(Extracted material begins)

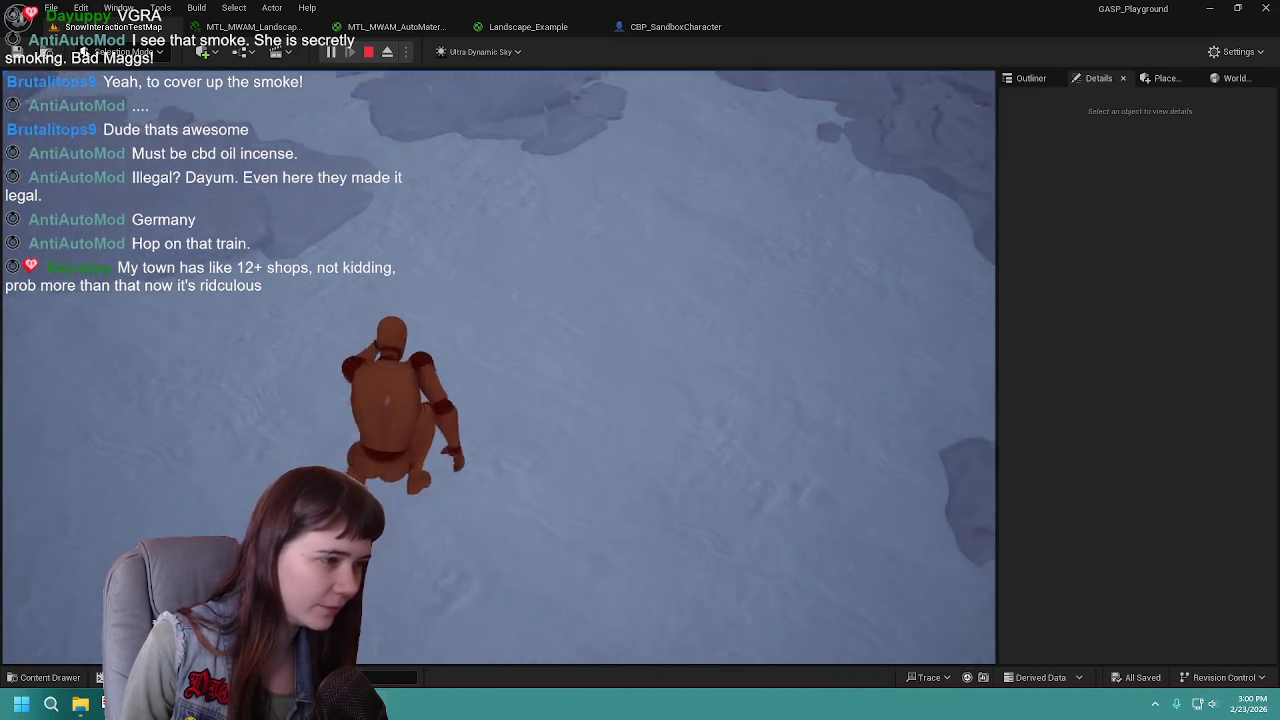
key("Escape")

(Extracted material ends)
(Extracted material begins)

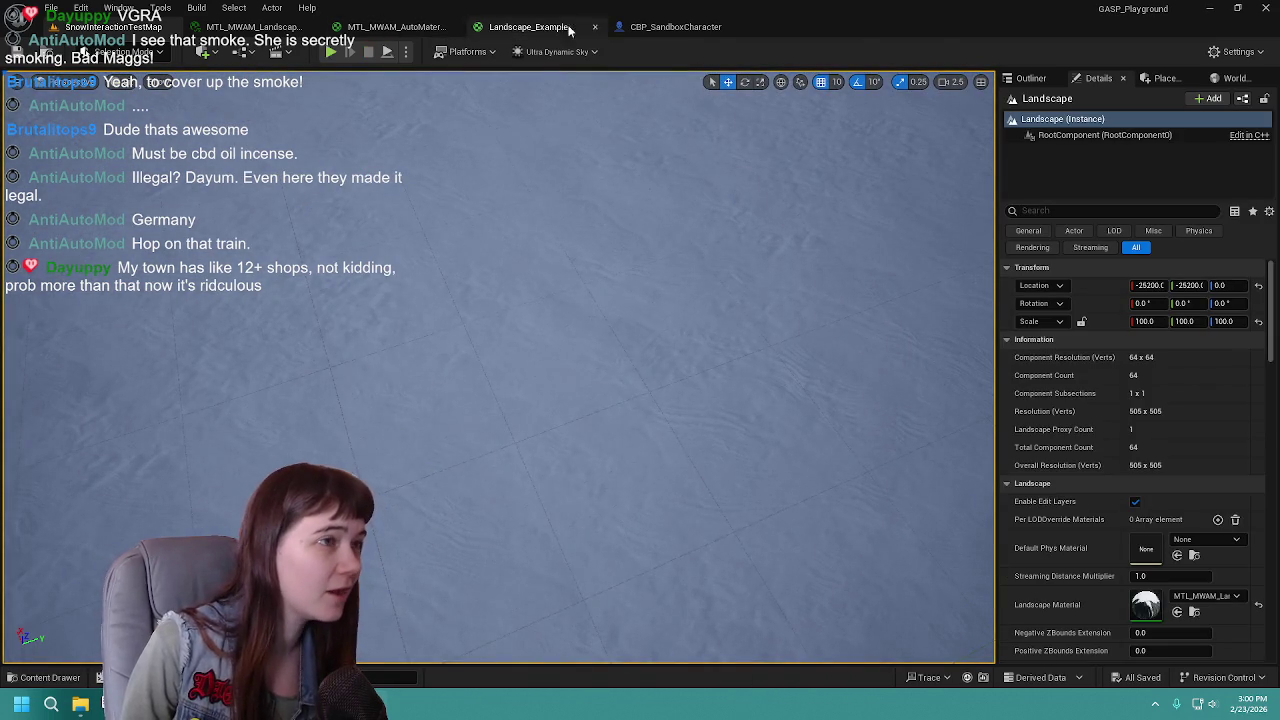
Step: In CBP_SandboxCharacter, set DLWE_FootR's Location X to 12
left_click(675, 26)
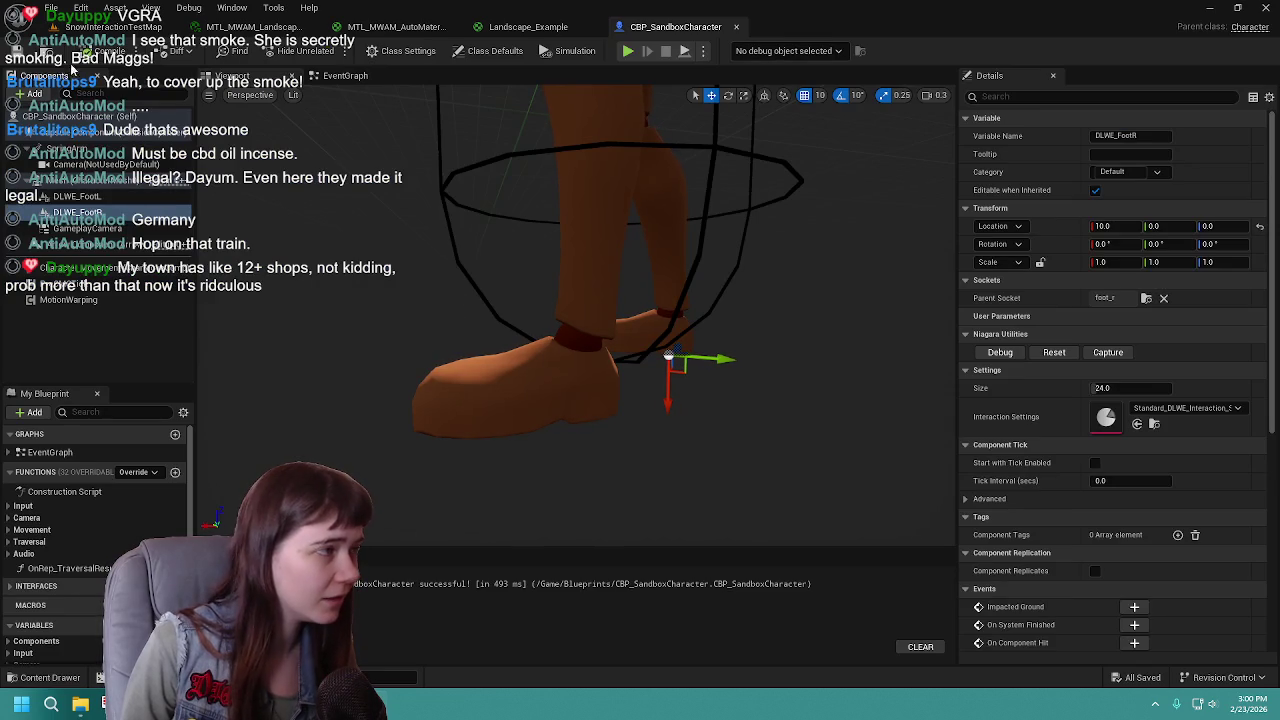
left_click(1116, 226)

(Extracted material ends)

> _Task to carry out_: Your answer must be everything above from the line with "Step: In CBP_SandboxCharacter, set" down to the line with "left_click(1116, 226)", word for word, and no pictures.

> _Task output_:
Step: In CBP_SandboxCharacter, set DLWE_FootR's Location X to 12
left_click(675, 26)
left_click(1116, 226)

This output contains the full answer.